OBJECTIF A:
Transcrivez le passage du texte sur le suprémacisme blanc compris entre « Comment définir ce » et « sur les autres. », ces deux passages inclus.

EXTRAIT DE PAGE:
──────────
Comment définir ce qu’on appelle le suprémacisme blanc ?

Le suprémacisme est l’idée de la supériorité culturelle ou génétique d’un groupe humain, défini comme une race, sur les autres.

À quand peut-on faire remonter le suprémacisme blanc ?

Évitons l’erreur qui consisterait à le rattacher à la pensée des Lumières. Certains le font en lisant dans l’Encyclopédie l’article « Nègre » signé par Diderot. Hostile à l’esclavage, il décrit les Noirs comme des êtres laids mais humains, « une nouvelle espèce d’hommes », différente. Sans les réduire à l’état d’animaux, il évoque des gens étranges, qui ont « de la laine au lieu de cheveux ». Ce sont les préjugés du temps. La première occurrence du terme white supremacy se trouve sans doute chez des auteurs britanniques écrivant sur la situation aux Indes : T.S. Winn en 1824 ; Henry Bevan en 1839. En Amérique, il émerge, semble-t-il, avec un article paru en 1850 dans un journal louisianais. Ceci étant, le militant nationaliste-révolutionnaire Christian Bouchet signale à juste titre la naissance, à la même époque, de l’anglo-israélisme, fantaisie théologique qui fait des Anglo-Saxons une des dix « tribus perdues » d’Israël et les seuls juifs authentiques – ils voient en ceux restés fidèles à la Torah « la semence de Satan ». Du coup, les Anglo-Saxons deviennent le peuple élu. La filiation entre l’anglo-israélisme et les « Identity Churches » américaines des années 1980-1990 est évidente. Mais il s’agit d’un suprémacisme anglo-saxon, et non blanc.
──────────
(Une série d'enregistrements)
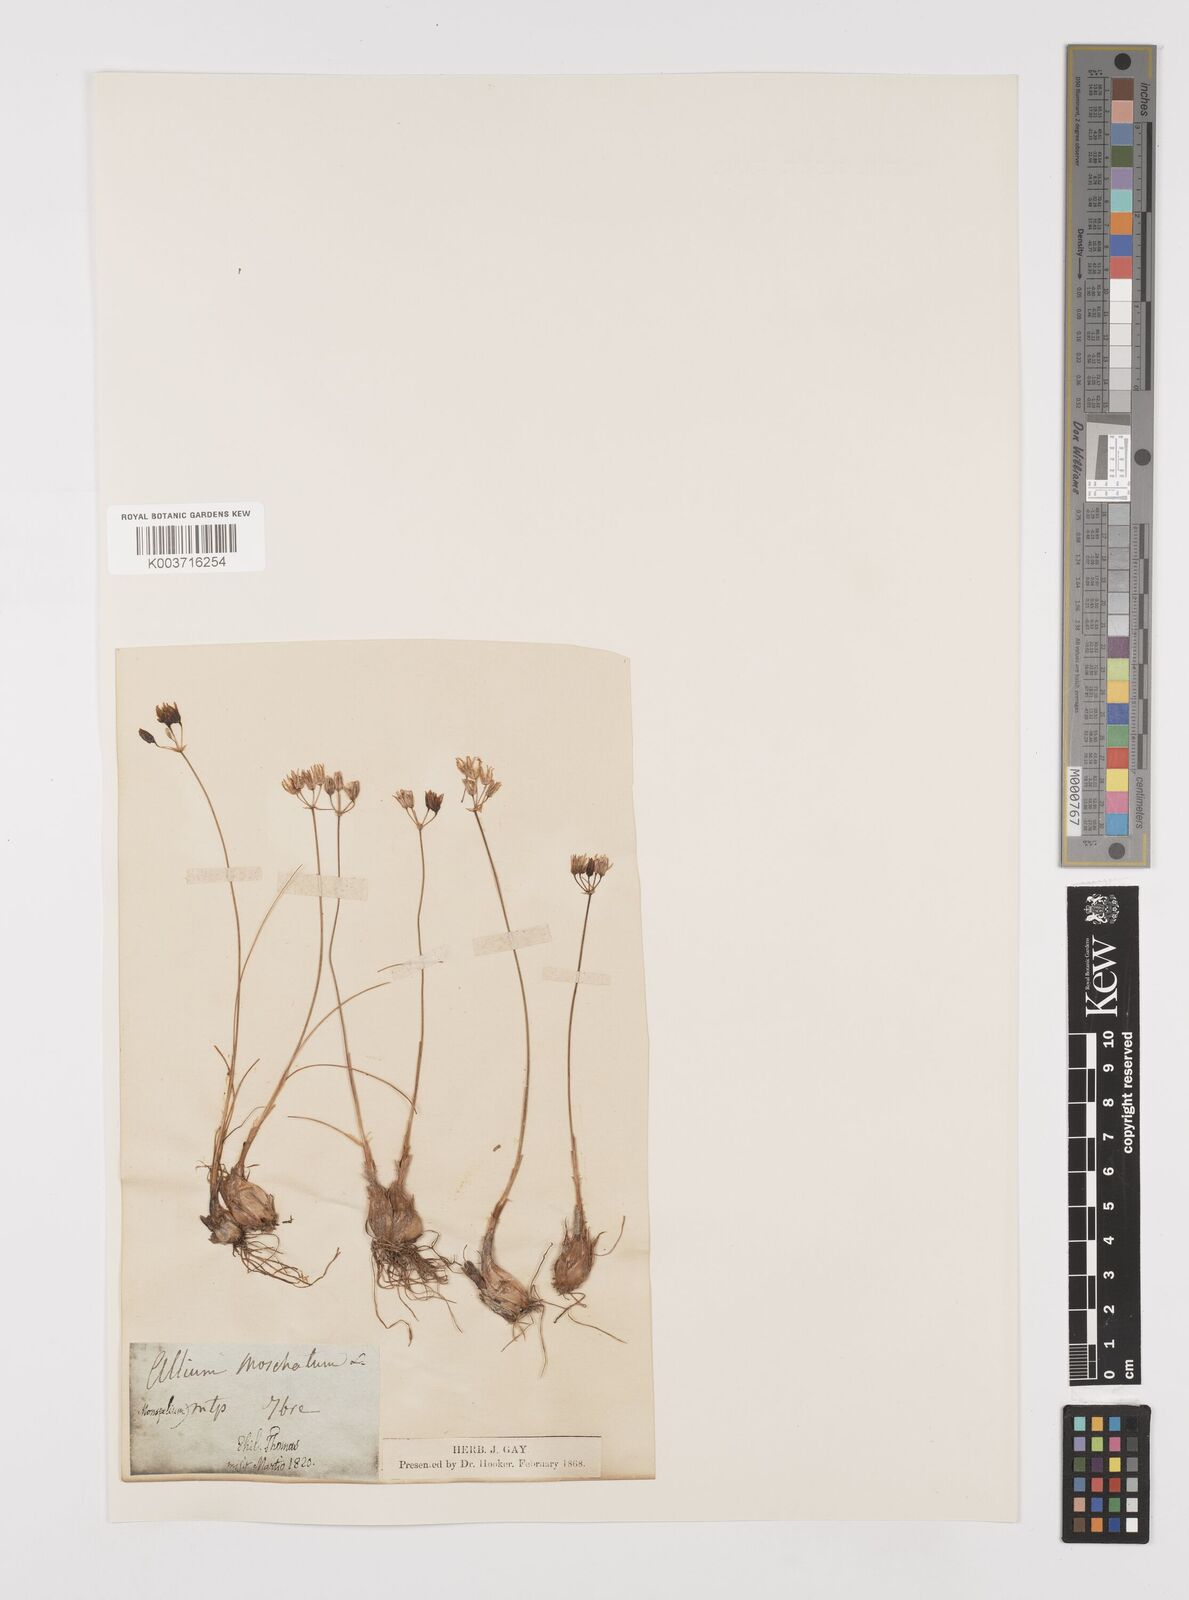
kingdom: Plantae
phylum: Tracheophyta
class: Liliopsida
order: Asparagales
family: Amaryllidaceae
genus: Allium
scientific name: Allium moschatum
──────────
OBJECTIF B:
Reprenez mot pour mot toutes les lignes de la liste ci-dessus, en omettant les images dans votre réponse.

RÉPONSE RÉDIGÉE A:
Comment définir ce qu’on appelle le suprémacisme blanc ?

Le suprémacisme est l’idée de la supériorité culturelle ou génétique d’un groupe humain, défini comme une race, sur les autres.

RÉPONSE RÉDIGÉE B:
kingdom: Plantae
phylum: Tracheophyta
class: Liliopsida
order: Asparagales
family: Amaryllidaceae
genus: Allium
scientific name: Allium moschatum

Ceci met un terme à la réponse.